The skill returns a structured object:

expansion_applied: true | false
expanded_prompt: <the expanded prompt text, or the original if skipped>
reasoning:
  - <bullet on what was added or modified, and why>
  - <one bullet per substantive change>
skip_reason: <if expansion_applied is false, the reason from the skip conditions list, or null>
preview_to_user: |
  <a single rendered string the application can show in the "review before sending" UI, combining the expanded prompt and the reasoning, formatted for human reading>

The skill is responsible for:

  • Producing the expansion content and reasoning.
  • Returning the structured output the application consumes.
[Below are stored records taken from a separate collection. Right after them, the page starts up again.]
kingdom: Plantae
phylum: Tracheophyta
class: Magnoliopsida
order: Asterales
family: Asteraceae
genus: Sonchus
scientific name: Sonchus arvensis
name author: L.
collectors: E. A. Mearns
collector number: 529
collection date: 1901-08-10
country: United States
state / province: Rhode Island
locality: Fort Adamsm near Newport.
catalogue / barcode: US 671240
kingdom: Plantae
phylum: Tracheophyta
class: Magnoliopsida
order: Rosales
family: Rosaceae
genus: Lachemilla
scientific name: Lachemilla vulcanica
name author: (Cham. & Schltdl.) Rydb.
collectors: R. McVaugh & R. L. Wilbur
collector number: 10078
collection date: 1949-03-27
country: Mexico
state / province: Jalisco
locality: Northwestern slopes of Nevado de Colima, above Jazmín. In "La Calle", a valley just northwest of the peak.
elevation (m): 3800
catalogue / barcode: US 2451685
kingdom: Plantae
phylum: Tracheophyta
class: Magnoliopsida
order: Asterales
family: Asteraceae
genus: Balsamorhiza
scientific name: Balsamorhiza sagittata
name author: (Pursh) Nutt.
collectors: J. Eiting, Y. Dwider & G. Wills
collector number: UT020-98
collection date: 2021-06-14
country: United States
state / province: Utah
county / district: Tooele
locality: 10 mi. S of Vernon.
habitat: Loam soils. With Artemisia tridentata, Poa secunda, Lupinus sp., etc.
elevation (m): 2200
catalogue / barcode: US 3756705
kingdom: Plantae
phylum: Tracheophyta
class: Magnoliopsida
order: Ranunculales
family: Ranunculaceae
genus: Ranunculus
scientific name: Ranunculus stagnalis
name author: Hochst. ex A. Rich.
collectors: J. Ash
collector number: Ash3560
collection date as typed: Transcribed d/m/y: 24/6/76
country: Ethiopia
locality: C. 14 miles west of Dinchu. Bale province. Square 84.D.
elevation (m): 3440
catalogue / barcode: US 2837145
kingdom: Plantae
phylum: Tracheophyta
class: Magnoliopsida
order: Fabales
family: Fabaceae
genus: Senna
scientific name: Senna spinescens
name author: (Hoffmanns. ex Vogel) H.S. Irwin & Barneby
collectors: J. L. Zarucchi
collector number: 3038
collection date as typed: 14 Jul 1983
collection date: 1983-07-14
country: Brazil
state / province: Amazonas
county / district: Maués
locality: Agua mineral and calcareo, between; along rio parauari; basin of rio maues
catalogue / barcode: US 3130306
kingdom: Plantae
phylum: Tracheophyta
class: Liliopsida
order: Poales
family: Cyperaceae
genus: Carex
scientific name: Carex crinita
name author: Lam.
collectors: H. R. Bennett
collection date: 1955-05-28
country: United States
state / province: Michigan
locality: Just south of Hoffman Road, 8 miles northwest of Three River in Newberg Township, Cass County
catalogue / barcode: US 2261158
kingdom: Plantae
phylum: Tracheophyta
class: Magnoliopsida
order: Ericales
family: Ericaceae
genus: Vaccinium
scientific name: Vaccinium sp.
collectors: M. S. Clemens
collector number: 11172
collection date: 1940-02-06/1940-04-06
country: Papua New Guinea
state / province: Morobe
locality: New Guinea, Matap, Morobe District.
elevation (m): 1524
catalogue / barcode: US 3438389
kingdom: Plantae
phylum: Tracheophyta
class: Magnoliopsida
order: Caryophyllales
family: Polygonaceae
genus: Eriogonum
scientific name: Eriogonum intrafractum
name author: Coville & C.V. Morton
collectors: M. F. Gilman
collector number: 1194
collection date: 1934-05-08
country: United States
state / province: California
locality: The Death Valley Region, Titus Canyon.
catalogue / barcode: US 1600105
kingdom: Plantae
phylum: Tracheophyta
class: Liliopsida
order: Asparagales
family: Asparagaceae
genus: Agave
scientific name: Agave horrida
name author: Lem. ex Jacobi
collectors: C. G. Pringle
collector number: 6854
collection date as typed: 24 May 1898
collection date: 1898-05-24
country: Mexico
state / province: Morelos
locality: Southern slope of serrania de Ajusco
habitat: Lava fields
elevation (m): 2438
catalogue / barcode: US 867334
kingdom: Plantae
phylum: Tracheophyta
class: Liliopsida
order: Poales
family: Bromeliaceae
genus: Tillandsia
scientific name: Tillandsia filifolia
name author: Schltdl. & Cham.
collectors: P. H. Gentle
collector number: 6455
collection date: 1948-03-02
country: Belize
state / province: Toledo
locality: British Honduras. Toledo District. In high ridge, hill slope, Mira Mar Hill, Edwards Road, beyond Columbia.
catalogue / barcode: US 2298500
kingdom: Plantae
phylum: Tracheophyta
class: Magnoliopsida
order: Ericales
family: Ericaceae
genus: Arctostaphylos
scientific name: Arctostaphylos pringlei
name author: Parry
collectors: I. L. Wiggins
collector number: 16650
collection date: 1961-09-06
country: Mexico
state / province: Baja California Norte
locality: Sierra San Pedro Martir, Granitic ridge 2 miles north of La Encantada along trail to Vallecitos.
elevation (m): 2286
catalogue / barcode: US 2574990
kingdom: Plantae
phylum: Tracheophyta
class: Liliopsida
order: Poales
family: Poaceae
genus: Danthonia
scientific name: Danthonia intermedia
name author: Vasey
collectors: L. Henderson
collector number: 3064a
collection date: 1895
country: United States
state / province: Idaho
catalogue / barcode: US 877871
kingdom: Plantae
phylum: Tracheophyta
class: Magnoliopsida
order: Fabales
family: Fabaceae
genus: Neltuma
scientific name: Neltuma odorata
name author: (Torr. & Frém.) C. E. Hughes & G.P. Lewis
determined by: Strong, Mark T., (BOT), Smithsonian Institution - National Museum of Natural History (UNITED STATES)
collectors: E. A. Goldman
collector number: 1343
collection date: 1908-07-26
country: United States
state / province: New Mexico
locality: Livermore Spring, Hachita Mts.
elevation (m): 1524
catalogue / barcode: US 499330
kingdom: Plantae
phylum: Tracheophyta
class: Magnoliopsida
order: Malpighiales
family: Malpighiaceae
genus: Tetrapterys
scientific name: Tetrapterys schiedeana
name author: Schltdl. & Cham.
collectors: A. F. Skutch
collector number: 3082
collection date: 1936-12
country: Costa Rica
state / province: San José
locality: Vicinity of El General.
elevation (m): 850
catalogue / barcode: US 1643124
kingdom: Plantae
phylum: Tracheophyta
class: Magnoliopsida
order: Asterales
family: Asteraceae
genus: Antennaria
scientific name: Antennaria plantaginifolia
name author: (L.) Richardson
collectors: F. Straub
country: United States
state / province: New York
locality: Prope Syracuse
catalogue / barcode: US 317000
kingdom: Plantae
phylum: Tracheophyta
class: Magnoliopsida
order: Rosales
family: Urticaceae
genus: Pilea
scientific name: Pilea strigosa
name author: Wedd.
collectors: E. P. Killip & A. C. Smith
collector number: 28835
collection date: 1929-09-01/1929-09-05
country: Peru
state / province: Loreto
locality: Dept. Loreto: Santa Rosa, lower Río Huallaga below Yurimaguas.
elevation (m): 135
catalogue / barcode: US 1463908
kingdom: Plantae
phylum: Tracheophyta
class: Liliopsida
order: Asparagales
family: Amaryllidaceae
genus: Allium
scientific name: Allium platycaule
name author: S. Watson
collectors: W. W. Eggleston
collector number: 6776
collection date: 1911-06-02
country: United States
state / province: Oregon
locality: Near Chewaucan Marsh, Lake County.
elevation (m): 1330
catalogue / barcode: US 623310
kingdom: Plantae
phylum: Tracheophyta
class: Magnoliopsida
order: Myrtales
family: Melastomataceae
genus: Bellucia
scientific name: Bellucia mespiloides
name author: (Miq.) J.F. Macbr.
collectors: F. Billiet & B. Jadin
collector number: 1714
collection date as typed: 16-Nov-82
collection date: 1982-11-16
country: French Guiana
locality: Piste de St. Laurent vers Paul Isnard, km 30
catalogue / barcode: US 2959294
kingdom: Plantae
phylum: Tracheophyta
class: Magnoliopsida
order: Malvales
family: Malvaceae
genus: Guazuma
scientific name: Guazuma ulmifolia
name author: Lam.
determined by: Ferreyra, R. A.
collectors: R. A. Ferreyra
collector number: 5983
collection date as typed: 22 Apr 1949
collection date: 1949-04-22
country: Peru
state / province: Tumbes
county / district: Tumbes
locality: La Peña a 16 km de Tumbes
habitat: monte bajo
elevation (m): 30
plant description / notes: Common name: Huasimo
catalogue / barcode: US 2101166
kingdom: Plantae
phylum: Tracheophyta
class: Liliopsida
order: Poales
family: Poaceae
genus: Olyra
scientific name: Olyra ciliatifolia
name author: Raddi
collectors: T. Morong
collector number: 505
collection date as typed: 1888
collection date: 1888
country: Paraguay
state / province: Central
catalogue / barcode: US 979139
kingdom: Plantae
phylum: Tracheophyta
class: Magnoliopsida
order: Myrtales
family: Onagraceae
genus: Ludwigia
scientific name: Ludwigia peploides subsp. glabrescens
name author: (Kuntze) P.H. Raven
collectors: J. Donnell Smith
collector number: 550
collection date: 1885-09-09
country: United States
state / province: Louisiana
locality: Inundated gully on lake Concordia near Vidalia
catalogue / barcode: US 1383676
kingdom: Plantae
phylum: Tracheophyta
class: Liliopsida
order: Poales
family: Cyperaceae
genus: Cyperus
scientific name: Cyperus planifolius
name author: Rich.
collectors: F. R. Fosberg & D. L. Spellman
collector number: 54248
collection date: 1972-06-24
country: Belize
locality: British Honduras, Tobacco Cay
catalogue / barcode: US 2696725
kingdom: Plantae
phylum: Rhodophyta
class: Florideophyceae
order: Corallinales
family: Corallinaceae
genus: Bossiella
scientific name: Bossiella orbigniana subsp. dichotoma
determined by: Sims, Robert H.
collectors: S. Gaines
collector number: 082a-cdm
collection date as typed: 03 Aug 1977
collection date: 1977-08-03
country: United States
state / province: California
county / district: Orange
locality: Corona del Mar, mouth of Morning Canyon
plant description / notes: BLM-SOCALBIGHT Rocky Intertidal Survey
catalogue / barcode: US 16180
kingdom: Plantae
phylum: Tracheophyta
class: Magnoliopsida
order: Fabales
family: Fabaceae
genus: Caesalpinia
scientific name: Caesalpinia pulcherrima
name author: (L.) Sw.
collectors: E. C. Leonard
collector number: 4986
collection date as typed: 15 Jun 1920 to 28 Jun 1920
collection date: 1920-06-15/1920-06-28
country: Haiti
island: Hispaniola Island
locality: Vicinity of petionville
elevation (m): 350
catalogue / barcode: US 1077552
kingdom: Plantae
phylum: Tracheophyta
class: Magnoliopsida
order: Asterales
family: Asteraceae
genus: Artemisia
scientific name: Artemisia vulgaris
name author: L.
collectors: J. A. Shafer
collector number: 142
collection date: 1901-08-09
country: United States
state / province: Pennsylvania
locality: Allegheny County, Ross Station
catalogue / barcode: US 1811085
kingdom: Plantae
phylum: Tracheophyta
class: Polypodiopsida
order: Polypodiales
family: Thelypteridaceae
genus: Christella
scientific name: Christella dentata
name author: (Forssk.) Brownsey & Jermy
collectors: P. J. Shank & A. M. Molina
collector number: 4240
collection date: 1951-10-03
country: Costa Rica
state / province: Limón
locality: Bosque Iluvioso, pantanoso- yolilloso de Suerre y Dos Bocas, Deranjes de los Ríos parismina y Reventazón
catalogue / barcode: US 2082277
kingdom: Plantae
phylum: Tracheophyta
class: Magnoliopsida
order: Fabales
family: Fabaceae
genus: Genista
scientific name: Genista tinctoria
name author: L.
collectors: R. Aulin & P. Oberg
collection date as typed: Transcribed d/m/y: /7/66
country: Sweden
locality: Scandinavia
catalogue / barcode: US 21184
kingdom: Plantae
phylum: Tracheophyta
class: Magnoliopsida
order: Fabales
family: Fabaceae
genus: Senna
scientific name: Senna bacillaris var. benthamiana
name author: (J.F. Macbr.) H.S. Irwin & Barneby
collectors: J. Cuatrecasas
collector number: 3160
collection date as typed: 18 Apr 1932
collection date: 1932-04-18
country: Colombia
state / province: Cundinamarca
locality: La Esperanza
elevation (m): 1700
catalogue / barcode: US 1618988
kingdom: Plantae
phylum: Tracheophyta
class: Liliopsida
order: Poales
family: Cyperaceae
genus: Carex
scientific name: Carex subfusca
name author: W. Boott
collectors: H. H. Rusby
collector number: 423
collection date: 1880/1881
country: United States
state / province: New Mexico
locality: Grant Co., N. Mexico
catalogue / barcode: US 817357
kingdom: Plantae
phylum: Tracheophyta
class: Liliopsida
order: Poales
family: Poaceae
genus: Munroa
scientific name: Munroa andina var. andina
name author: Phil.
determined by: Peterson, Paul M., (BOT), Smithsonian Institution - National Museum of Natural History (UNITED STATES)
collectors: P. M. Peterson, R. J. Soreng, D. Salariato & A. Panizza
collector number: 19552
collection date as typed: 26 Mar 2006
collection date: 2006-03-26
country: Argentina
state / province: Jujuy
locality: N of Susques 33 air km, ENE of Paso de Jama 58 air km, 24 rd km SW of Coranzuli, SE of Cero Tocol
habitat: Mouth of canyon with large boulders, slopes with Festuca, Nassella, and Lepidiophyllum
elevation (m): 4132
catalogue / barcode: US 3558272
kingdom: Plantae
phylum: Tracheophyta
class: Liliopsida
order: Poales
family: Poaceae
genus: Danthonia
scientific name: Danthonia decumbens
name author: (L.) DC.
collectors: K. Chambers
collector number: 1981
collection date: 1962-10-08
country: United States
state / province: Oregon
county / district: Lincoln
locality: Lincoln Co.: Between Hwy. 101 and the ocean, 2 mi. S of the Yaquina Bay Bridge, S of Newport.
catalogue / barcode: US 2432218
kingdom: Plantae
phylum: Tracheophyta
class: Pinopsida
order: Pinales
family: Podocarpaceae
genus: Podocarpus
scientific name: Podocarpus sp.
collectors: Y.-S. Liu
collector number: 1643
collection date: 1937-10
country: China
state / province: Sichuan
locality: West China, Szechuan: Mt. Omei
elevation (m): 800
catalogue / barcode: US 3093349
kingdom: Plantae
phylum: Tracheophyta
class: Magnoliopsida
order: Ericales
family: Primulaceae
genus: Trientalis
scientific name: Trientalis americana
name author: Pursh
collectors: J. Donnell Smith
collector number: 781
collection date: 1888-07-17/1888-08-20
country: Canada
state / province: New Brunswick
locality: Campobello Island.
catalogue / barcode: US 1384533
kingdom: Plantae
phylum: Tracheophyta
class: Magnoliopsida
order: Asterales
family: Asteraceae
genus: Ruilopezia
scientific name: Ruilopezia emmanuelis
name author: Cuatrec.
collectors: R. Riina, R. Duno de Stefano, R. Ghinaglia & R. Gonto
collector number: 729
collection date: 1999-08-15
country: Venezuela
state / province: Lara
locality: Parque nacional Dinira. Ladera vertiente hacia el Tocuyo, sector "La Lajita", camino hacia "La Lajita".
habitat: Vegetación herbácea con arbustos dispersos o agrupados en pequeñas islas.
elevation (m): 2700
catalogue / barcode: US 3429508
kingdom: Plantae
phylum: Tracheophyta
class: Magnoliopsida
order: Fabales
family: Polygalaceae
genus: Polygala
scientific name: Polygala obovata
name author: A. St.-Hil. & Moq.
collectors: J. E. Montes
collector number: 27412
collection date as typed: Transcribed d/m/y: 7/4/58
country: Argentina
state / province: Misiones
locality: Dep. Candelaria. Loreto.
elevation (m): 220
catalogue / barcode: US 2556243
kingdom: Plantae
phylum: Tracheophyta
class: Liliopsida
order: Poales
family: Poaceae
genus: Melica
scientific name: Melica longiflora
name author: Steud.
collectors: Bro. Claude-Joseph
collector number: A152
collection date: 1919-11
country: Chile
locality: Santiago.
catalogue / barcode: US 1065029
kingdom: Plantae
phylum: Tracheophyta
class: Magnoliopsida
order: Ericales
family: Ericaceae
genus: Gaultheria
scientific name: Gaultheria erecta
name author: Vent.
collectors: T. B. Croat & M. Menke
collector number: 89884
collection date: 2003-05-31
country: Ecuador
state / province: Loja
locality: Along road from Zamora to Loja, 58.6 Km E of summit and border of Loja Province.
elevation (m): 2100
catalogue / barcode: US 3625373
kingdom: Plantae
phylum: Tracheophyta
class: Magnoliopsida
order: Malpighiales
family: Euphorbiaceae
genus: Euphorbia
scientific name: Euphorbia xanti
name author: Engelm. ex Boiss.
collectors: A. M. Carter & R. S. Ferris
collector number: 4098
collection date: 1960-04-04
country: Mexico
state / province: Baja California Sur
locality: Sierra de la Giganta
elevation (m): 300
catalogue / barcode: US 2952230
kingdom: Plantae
The application is responsible for:

  • Showing preview_to_user to the user with edit/submit/skip controls.
  • Submitting expanded_prompt to the model when the user confirms.
  • Submitting the original raw_input if the user chooses skip.
  • Providing a "view this skill" affordance on the review screen so the user can inspect the skill itself if they want to (see Transparency below).

The skill itself does not invoke the model with the expanded prompt; it returns the expansion for the application to handle.

Transparency

This skill is designed to be inspectable by the user. The application should make the skill's contents (this SKILL.md and its supporting files) viewable from the review-before-sending screen. Users who want to understand exactly how their prompts are being enhanced — including the patterns this skill applies, the constraints on what is added, and the principles for preserving voice — should be able to read the skill itself.

Transparency is a feature, not a leak. The skill's instructions are not a trade secret; they are open-source work product. Users who can read the skill can also disagree with it, fork it, or replace it. That is the right relationship between users and the tools that shape their work.

Edge cases and refusals

  • Empty or near-empty input. If the user submitted only whitespace, "?", "test," or similar, return expansion_applied: false with skip_reason: "input too short to expand meaningfully".
  • Multilingual input. Preserve the language of the input. A prompt in French expands to a French expanded prompt with French reasoning. If the input mixes languages or the language is unclear, expand in the dominant language and note the ambiguity in reasoning.
  • Prompts that contain confidential information in the prompt itself. Do not extract or paraphrase the confidential content into the reasoning section. The reasoning section talks about structure, not content.
  • Prompts that are clearly outside legal practice. If the user's prompt has nothing to do with legal work (e.g., "what's a good restaurant in Boston," "write a haiku about my dog"), expand using general role/audience/format heuristics rather than legal-specific ones. Do not refuse — Enhance Prompt is a general expansion skill that is calibrated for legal work but still useful elsewhere.
  • Prompts asking the skill to do something other than expand. If the user's prompt is "what does Enhance Prompt do" or "skip Enhance Prompt," route to the skip path and return the original.

Reference materials

  • reference/expansion_patterns.md — common patterns for legal-prompt expansion across categories of legal work (contract review, drafting, research, advice).
  • reference/preserve_user_voice.md — the principles for keeping the user's voice intact through expansion.
  • examples/example_short_prompt.md — short prompt expanded to a full structured prompt.
  • examples/example_skipped.md — example of a prompt that should be skipped, with reasoning.
  • examples/example_with_skill.md — expansion when a skill is already attached, showing how the expansion respects the attached skill's scope.